Parlant des réseaux, J-F. Bayart, fait une métaphore botanique, l’Etat post
colonial, les relations fonctionnent comme un Etat rhizome. « elles sont une
multiplicité protéiforme de réseaux dont les tiges souterraines relient des points épars
de la société »1. Il explique que la plante se nourrit à partir des bulbes et des
tubercules qui constituent la racine, et que c’est dans ces racines souterraines que la
plante tire sa sève. Tout comme l’Etat qui puisent ses ressources dans ses
innombrables réseaux indispensables à sa survie. Cela signifie bien que nous
sommes à l’interface entre la politique formelle et la politique informelle, entre
l’officieux et l’officiel Toujours dans son livre, Bayart rajoute « les réseaux se
structurent dans l’inégalité et sont producteurs d’inégalités », il explique ainsi que les
stratégies de réseaux reposent uniquement sur l’accumulation du capital et que bien
évidemment ils ne sauraient être redistribué ou presque. Les ressources naturelles
du continent Africain n’ont jamais profité à la population qui voit ses indices de
mortalité et ses taux d’analphabétisme augmenter comme rarement depuis le début
des indépendances.
L’histoire des réseaux renvoie à cette idée de bloc hégémonique. Bayart parle
de révolution passive post coloniale, l’assimilation réciproque entre élites anciennes
et nouvelles. Aujourd’hui, l’on peut se demander si cet imaginaire de la parenté qui
cimente ce bloc ne se fissure pas. En effet, les réseaux ont éclaté au profit d’une
multitude croissante d’intervenants, il n’y a plus de relation de face à face, les élites
en place ne sont pas celles qui étaient à l’ENA avec les élites françaises du fait de la
baisse des bourses pour les étudiants étrangers. L’arrivée au gouvernement du
Premier Ministre Jospin, a amené un nouveau souffle. Mais n’ayant pas de réseaux
particuliers, celui-ci a eu du mal à se détacher de ces pratiques clientélistes, et à vrai
dire, il n’a pas vraiment réussi. La réforme entreprise – où entres autres
changements, le Ministère de la Coopération a normalement disparu pour passer
sous le giron des Affaires Etrangères - était-elle dans le but de rationner ces
relations, pour accentuer le retrait de la France ou plutôt pour changer les pratiques ?

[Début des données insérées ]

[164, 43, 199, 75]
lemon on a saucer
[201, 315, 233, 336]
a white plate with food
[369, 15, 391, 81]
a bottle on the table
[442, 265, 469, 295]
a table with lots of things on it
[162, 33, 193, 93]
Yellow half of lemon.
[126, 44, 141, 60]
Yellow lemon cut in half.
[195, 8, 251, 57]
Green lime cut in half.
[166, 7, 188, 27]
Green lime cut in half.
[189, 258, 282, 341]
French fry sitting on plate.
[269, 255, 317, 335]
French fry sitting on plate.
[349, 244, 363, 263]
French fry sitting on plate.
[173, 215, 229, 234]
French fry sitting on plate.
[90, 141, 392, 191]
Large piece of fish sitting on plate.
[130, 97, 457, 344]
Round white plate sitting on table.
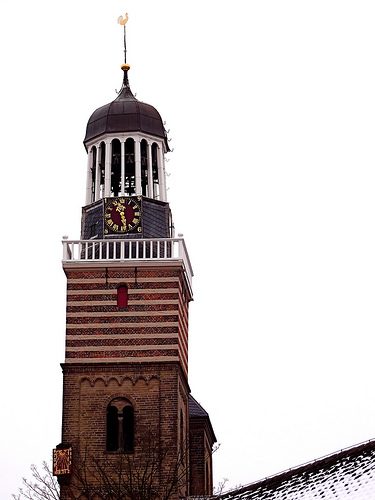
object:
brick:
[80, 433, 91, 438]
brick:
[159, 403, 166, 406]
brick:
[144, 398, 151, 401]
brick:
[139, 397, 148, 403]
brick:
[94, 416, 100, 421]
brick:
[168, 459, 178, 464]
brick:
[145, 405, 156, 410]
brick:
[68, 390, 76, 396]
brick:
[170, 370, 175, 378]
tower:
[53, 12, 217, 497]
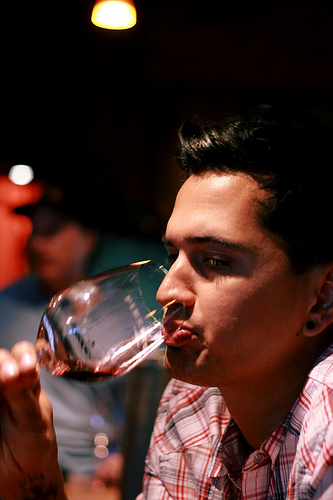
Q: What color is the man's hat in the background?
A: Black.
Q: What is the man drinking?
A: Wine.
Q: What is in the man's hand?
A: Glass.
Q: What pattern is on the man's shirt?
A: Striped.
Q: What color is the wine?
A: Red.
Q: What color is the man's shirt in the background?
A: Blue.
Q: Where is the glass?
A: Mouth.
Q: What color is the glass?
A: Clear.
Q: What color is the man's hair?
A: Black.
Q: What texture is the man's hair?
A: Straight.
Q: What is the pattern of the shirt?
A: Plaid.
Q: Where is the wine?
A: In the glass.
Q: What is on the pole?
A: A light.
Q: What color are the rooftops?
A: Green.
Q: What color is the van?
A: Black.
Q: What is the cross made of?
A: Gold.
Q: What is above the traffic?
A: Wires.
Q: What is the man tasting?
A: Wine.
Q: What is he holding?
A: Wine Glass.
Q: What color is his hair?
A: Black.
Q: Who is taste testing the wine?
A: A man.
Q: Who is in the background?
A: A man with a hat.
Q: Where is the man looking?
A: In the wineglass.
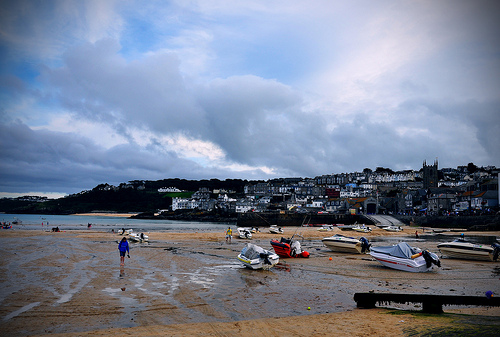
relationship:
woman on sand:
[118, 237, 130, 266] [8, 227, 496, 334]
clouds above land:
[2, 0, 497, 195] [0, 212, 497, 329]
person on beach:
[116, 236, 133, 271] [0, 225, 498, 335]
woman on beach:
[118, 236, 130, 265] [0, 225, 498, 335]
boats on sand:
[239, 239, 275, 280] [76, 276, 313, 333]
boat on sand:
[269, 238, 310, 259] [240, 309, 277, 322]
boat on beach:
[368, 242, 440, 273] [0, 222, 499, 335]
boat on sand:
[370, 237, 467, 278] [314, 267, 349, 292]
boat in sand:
[237, 237, 280, 269] [8, 227, 496, 334]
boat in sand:
[268, 235, 309, 257] [8, 227, 496, 334]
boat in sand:
[318, 232, 370, 252] [8, 227, 496, 334]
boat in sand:
[365, 242, 443, 268] [8, 227, 496, 334]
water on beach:
[3, 261, 306, 324] [3, 215, 497, 331]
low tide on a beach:
[16, 259, 91, 294] [4, 232, 114, 334]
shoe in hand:
[123, 254, 131, 260] [123, 252, 131, 260]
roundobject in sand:
[328, 255, 333, 262] [0, 227, 354, 334]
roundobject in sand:
[302, 300, 312, 311] [0, 227, 354, 334]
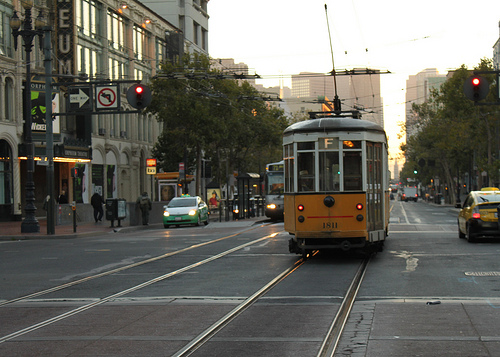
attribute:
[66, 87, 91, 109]
street signs — in the picture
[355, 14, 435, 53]
sky — white , cloudy 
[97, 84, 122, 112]
arrow — black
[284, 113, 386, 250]
streetcar — in the picture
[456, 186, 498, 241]
cab — in the picture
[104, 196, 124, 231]
people — in the picture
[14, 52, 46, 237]
pole — black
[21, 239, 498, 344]
street — asphalt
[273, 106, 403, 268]
trolley — yellow, white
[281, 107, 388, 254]
trolley — yellow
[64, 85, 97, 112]
arrow — white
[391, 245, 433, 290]
arrow — white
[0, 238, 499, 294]
asphalt surface — black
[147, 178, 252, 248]
cab — green , white 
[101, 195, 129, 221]
newspaper box — in the picture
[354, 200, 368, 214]
light — red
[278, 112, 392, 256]
streetcar — orange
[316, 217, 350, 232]
number — black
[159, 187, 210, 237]
cab — white, green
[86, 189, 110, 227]
person — in the picture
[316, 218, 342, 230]
numbers — black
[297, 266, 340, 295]
surface — black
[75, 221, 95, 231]
surface — red, brick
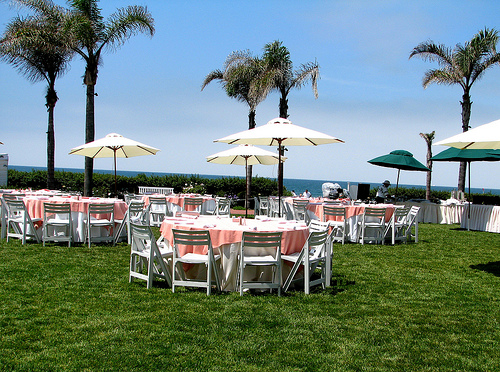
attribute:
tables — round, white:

Cela ne signifie pour autant pas que la France-Afrique est finie. Les sommets
continuent, les aides bilatérales aussi. Mais ne peut-on pas se demander, à l’heure
des procès ou de mises en examen de certaines personnes appartenant à ces
réseaux (J-F Mitterrand, Monsieur Roussin, etc.), si la France ne serait pas réellemnt
en train de se détacher de plus en plus de ces malversations ? Et si l’heure de la fin
du clientélisme n’aurait pas sonné ? Et au vu du soutien du FCFA par l’EURO, un
retrait total ne garantit-il pas que ces pays se tourneront en grande partie encore
longtemps vers la France et l’Europe ?
1
L’Etat en Afrique, la politique du ventre, J-F. Bayart, Fayard, 1989.